One last thing about mnemonics: sometimes they are appropriate and helpful and sometimes they’re not. I offer the following two examples as a reductio ad absurdum proof of this point.
1. OMONTETE I learned this one on a pediatric rotation while I was in med school. It was given to me as a memory aid for use in newborn physical examinations.
2. ” Frank sings those fine, fine songs — sings even new tunes ever tunefully.” I learned this one sometime during my radiology residency, just in time for boards…..
Wise sayings in musculoskeletal radiology
As Captain James T. Kirk keeps saying, “Spock, sometimes logic is not enough!” Once one has applied all of the logical rules, one still may not have a definite diagnosis. In such cases, it is helpful to apply various empirical rules that have been noted and collected over the years by various wise and venerable musculoskeletal radiologists. These are the radiological equivalent of some of the wise sayings from other walks of life shown below.

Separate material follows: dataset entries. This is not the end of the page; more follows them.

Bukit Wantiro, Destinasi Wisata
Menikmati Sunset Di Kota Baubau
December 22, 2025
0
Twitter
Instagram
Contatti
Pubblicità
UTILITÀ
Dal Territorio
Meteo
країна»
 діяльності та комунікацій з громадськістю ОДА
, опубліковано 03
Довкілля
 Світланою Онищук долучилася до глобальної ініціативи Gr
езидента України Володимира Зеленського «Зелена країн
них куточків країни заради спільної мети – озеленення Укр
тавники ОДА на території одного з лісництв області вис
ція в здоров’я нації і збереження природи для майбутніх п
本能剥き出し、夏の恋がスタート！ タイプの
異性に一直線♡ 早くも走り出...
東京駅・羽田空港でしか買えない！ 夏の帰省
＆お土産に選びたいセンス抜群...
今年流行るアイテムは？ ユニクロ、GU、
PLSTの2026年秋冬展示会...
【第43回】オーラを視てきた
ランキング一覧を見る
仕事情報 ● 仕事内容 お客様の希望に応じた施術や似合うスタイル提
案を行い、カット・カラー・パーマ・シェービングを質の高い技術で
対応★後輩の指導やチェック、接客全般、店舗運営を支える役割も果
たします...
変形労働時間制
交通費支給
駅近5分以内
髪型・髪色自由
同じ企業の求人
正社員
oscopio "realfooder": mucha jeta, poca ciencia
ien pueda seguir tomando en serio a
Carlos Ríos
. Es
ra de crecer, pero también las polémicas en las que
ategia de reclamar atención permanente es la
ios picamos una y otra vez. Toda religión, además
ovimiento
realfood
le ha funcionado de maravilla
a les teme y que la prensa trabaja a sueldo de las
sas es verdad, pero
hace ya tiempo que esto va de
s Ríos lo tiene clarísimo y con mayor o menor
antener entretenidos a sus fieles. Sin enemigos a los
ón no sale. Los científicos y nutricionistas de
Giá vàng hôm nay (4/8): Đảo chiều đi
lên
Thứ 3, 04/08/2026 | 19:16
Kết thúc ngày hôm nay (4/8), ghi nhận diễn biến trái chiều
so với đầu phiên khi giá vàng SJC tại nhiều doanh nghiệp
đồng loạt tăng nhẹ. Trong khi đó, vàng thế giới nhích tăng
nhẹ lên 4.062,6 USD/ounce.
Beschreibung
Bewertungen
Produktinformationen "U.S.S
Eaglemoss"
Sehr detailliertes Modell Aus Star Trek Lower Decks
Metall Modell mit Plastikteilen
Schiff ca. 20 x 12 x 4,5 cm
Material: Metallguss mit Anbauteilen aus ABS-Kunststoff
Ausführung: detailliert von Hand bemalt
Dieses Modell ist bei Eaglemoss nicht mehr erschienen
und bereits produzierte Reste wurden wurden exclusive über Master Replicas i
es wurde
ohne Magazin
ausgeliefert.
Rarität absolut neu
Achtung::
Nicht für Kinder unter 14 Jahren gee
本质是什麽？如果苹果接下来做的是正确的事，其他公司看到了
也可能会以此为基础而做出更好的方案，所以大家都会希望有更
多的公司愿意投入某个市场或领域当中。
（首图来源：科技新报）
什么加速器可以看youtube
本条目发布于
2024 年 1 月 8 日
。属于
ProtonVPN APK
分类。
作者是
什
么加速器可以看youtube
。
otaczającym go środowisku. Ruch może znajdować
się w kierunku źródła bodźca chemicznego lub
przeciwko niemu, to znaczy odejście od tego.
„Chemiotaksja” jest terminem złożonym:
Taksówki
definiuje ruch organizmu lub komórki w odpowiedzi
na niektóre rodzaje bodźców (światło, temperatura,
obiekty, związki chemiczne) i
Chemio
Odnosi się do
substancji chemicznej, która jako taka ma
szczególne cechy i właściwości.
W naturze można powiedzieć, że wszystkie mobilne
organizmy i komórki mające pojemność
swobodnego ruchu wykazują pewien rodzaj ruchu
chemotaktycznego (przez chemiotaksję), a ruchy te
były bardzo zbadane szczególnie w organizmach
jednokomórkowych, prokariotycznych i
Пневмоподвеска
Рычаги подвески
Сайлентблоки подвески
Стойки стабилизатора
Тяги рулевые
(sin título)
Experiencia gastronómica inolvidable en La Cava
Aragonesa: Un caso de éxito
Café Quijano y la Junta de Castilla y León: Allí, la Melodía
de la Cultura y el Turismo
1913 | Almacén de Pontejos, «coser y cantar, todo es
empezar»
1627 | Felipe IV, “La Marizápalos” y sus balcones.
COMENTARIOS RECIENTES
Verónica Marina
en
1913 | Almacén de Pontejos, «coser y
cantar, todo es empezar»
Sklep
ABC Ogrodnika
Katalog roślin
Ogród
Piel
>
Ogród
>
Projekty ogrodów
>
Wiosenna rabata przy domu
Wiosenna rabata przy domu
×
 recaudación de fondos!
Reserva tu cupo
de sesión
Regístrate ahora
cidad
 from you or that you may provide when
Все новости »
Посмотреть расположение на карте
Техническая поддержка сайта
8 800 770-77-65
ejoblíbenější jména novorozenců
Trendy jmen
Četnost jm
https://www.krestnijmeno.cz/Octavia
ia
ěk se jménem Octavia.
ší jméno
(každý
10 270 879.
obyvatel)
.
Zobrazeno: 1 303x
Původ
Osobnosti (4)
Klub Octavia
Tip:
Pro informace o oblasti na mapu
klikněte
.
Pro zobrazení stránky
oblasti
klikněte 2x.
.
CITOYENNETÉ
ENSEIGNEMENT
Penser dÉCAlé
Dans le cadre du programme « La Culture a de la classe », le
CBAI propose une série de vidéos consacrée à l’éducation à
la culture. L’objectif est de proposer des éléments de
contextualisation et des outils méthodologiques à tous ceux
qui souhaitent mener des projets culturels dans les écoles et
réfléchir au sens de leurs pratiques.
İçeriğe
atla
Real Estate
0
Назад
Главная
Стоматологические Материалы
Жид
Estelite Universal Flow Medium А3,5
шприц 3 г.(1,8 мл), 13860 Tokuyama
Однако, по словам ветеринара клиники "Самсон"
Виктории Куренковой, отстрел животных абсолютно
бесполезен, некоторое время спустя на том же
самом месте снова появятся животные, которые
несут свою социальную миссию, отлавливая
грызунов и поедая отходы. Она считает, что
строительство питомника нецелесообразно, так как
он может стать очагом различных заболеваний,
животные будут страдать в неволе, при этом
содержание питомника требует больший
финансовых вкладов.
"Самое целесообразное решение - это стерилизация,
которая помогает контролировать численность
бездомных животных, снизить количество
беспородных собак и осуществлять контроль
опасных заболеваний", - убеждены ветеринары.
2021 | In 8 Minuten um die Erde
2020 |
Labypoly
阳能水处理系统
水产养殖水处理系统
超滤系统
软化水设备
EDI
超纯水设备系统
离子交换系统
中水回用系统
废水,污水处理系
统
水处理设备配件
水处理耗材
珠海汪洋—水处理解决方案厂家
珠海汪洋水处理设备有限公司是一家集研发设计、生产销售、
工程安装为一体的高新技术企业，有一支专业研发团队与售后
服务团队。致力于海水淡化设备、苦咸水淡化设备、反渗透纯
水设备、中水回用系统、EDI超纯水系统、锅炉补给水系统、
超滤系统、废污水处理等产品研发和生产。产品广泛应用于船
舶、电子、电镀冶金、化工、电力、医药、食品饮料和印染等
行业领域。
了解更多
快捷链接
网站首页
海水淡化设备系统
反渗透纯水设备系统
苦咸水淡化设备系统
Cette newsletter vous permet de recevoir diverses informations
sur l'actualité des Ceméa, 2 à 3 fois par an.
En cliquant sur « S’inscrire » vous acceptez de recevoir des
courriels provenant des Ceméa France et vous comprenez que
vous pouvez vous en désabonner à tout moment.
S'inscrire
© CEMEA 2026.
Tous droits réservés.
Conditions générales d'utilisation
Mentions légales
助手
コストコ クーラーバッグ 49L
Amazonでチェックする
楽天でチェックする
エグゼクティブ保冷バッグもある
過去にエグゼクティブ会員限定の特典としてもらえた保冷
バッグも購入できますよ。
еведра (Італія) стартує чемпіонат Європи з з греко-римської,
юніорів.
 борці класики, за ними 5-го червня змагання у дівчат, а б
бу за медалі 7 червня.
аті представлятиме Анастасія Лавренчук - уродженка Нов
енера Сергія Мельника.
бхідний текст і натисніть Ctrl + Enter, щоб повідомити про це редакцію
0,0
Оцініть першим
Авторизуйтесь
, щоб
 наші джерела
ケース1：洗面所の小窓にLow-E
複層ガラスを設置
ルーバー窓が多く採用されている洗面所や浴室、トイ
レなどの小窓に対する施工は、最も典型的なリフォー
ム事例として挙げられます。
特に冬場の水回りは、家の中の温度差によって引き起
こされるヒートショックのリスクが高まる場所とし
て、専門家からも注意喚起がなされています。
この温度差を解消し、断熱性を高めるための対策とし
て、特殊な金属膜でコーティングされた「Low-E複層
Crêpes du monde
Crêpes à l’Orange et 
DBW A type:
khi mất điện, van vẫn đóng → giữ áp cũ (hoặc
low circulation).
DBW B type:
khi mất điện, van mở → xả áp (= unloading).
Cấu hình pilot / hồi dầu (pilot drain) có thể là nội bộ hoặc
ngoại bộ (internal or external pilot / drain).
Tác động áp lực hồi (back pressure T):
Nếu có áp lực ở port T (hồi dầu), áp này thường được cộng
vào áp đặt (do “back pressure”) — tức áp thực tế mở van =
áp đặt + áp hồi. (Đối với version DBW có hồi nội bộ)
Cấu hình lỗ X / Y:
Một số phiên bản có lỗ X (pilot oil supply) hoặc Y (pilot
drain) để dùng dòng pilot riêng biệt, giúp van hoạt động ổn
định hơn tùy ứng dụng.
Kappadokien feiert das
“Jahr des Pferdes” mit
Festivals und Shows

|Red sky in morning, sailors take warning — Red sky at night, sailor’s delight.||Sailors||Weather prediction|
|Beer and whiskey, mighty risky — whiskey and beer, never fear.||Drunkards||Estimation of the a priori probability of big time yorfing given excessive consumption of short chain hydrocarbons|
|Red and yellow, kill a fellow — red and black, OK, Jack.||Boy Scouts||Distinguishing the highly poisonous coral snake from the similar but nonpoisonous king snake|
|A long lesion in a long bone.||Radiologists||A finding suggestive of fibrous dysplasia|
There is an awful lot more that one should know about fibrous dysplasia besides the fact that it often presents as a long lesion in a long bone, but this can still be a very helpful little rule at times. Therefore, in each chapter, after I have laid a logical framework for approaching a radiologic problem, I will then try to list as many “wise sayings” about that problem that I can remember.
A final word
Finally, remember the old joke about the famous violinist who came to New York to perform in Carnegie Hall. His plane got in late and then his cab driver got lost. In desperation, he stuck his head out of the cab window and yelled to a woman passing by: “Hey, lady! How do I get to Carnegie Hall?” She yelled back, “Practice!”
So, as Jean-Luc Picard often says, “Make it so!”